A Totally Intentional Digression…

I was in Manhattan last Saturday giving a talk to engaged couples on the Theology of the Body. At the end of the day we discovered that there was a ton of leftovers from lunch. Probably 100 little sandwiches, chips, soda. So we loaded up the car and drove up to the Bronx to drop off the food at the Franciscan Friars house, knowing the boys in the hoods would know plenty of hungry bellies to fill. I drove through an amazing microcosm of humanity on the way to the Bronx; faces from all over the world, clustered together, crammed into row homes, bustling through the streets, music from three continents playing from windowsills and cars and little corner shops. When the door of Our Lady of the Angels Friary opened, I kid you not, the scent of incense poured out and over me like a river, like the odor of sanctity! The Holy One was in the heart of the city. Isn’t He always at the heart of things?

A young friar named Brother Joachim greeted me in bare feet, gray robe, a huge ZZ Top bird’s nest of a beard, and a smile that said peace in the midst of all the noise and haste. We brought the boxes of sandwiches into the friary and set them on a massive wooden table in the dining room, beneath a beautiful crucifix and shelves of books. The exchange was simple and then I was on the road, heading back to Philly, left thinking of the Wild Men that lived in that wilderness of concrete and glass and noise, and of the Wild Women, living in cloisters and convents, serving the poor, taking radical vows of poverty and chastity and obedience in the midst of a culture too often bent on amassing wealth, indulging lust, and breaking the rules whenever the rules try to break us.

What are these Wild Ones saying in and through their bodies for the Church and the world at large? Some thoughts….

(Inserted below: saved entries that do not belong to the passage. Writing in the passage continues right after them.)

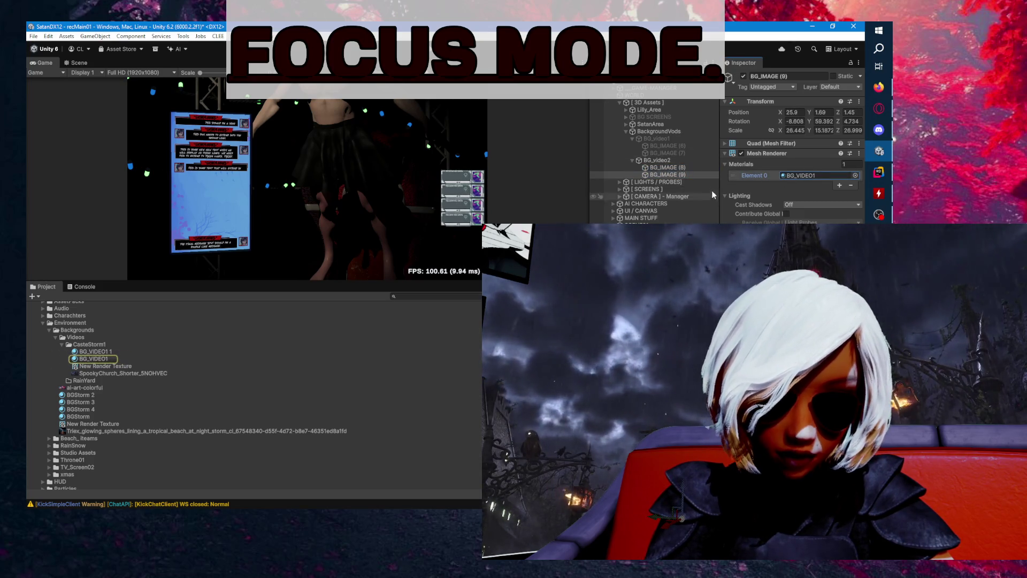
{"action": "left_click", "coordinate": [691, 161]}
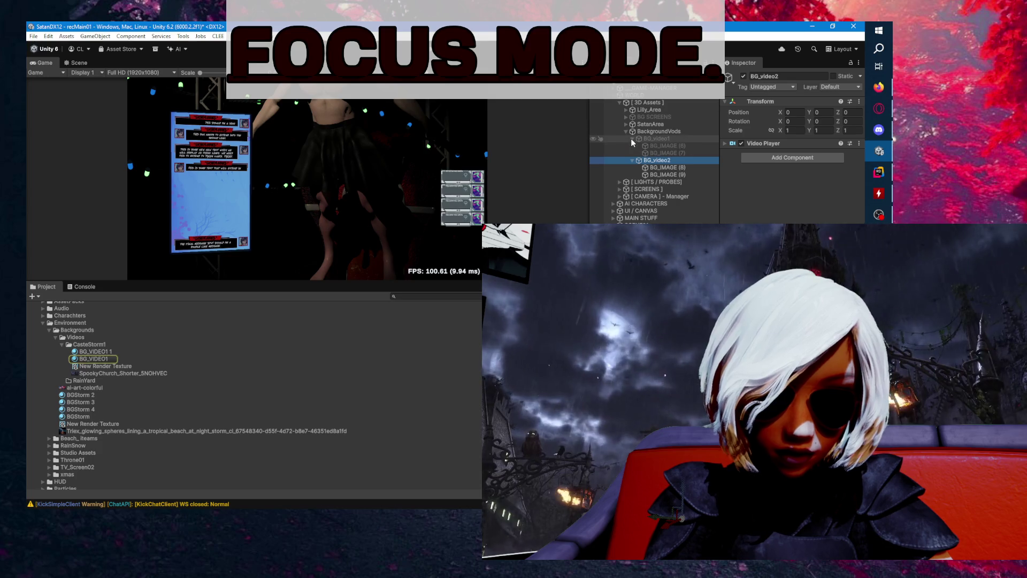
{"action": "left_click", "coordinate": [632, 138]}
- Copy BG_video2's Video Player and paste it as new onto BackgroundVods
{"action": "right_click", "coordinate": [755, 143]}
{"action": "left_click", "coordinate": [792, 211]}
{"action": "left_click", "coordinate": [647, 131]}
{"action": "right_click", "coordinate": [751, 103]}
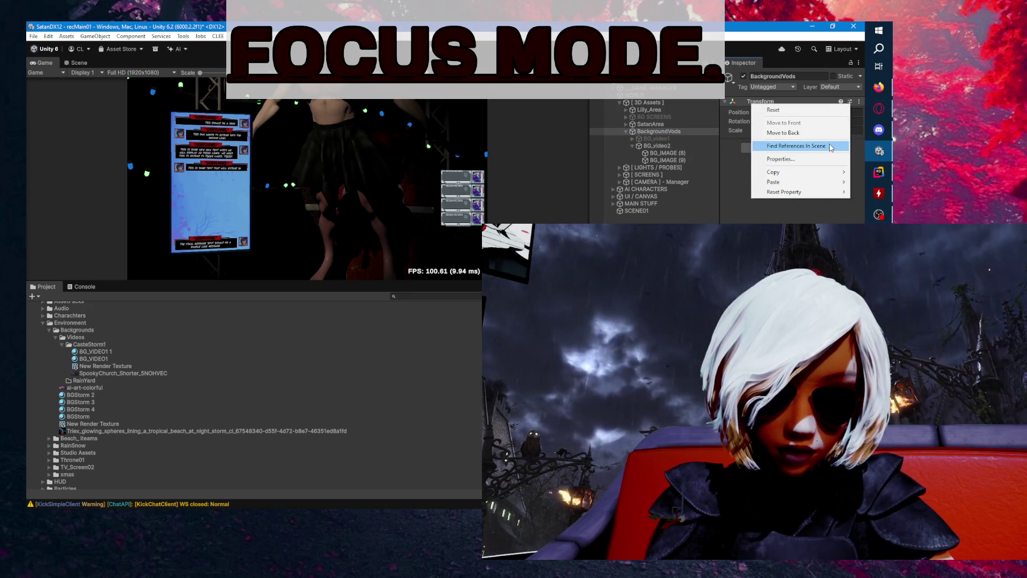
{"action": "mouse_move", "coordinate": [792, 181]}
{"action": "left_click", "coordinate": [696, 216]}
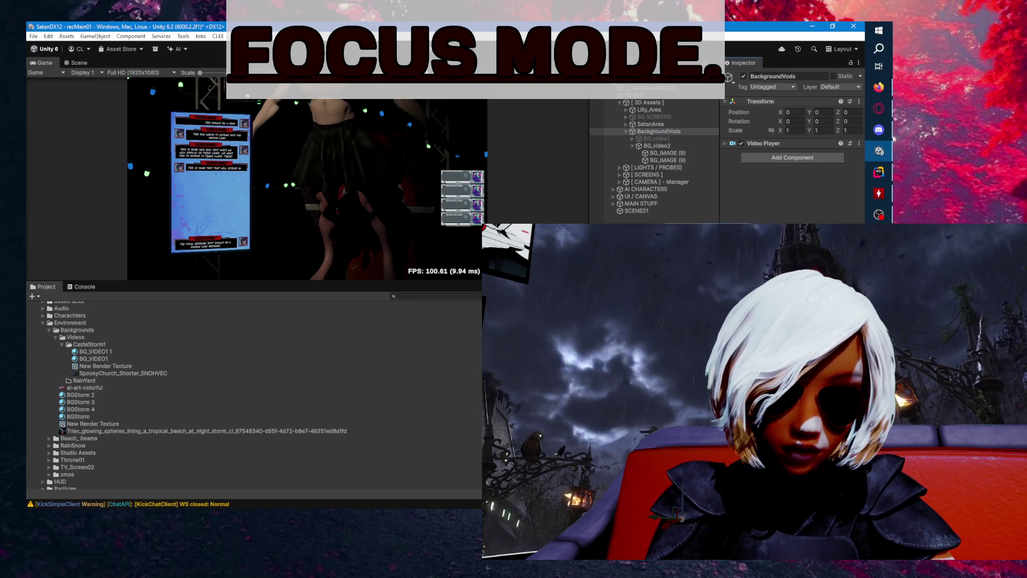
- Remove the Video Player from BG_video2 and verify it now sits on BackgroundVods
{"action": "left_click", "coordinate": [657, 146]}
{"action": "right_click", "coordinate": [762, 143]}
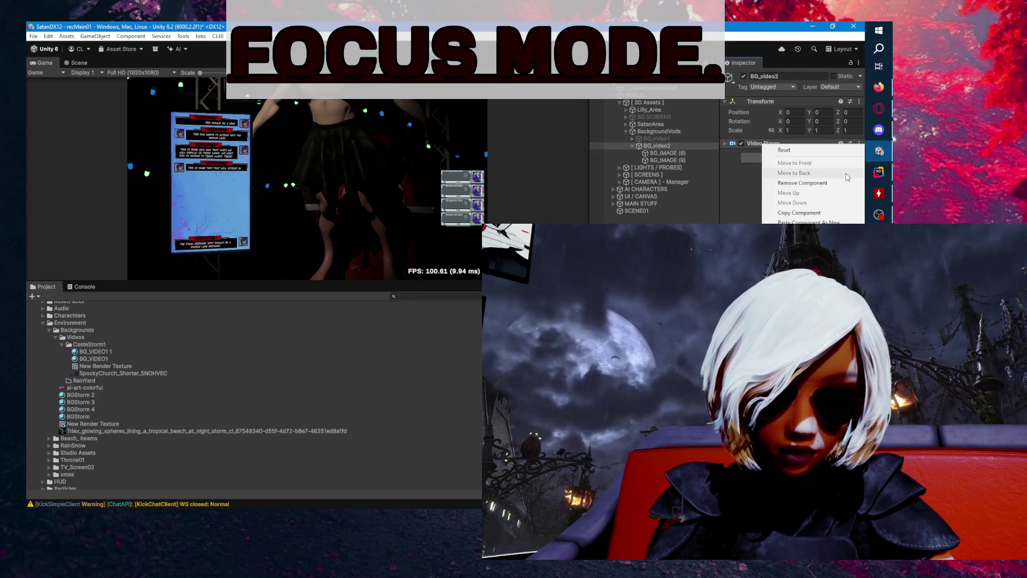
{"action": "left_click", "coordinate": [824, 182]}
{"action": "left_click", "coordinate": [668, 160]}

THE BEARD: Vanity of vanities, all is vanity. A crazy beard says I am not consumed with how polished I look, I am consumed by the Mystery of the Living God.
THE BARE FEET: Feel the earth, walk in simplicity, suffer the chill and the heat, and remember from whence you came. Thanks St. Francis!
THE ROBE: It’s penitential, it’s poverty, it’s simplicity (and it has cool pockets in the sleeves)
THE ROPE: Wild men and women are bound to the Heart of God with three promises of poverty, chastity and obedience, and the rope holds three knots to remind them of this every day.
THE SUFFERING: The radical life of the Wild Ones brings many disparaging looks. Why are they so different? Why are they giving their lives to what can’t be seen or touched? (so they think). And hasn’t the experiment of Christianity been tried and failed? In the words of G.K. Chesterton, “Christianity has not been tried and found wanting; it has been found too difficult and not tried.”

Thank God for the Wild Men and Women of the Church! May they continue to be a sign of contradiction for us all, a sign pointing to Something More beyond the circles of this world! They inspire and encourage us all to be that voice crying out in the wilderness “Prepare the Way of the Lord!”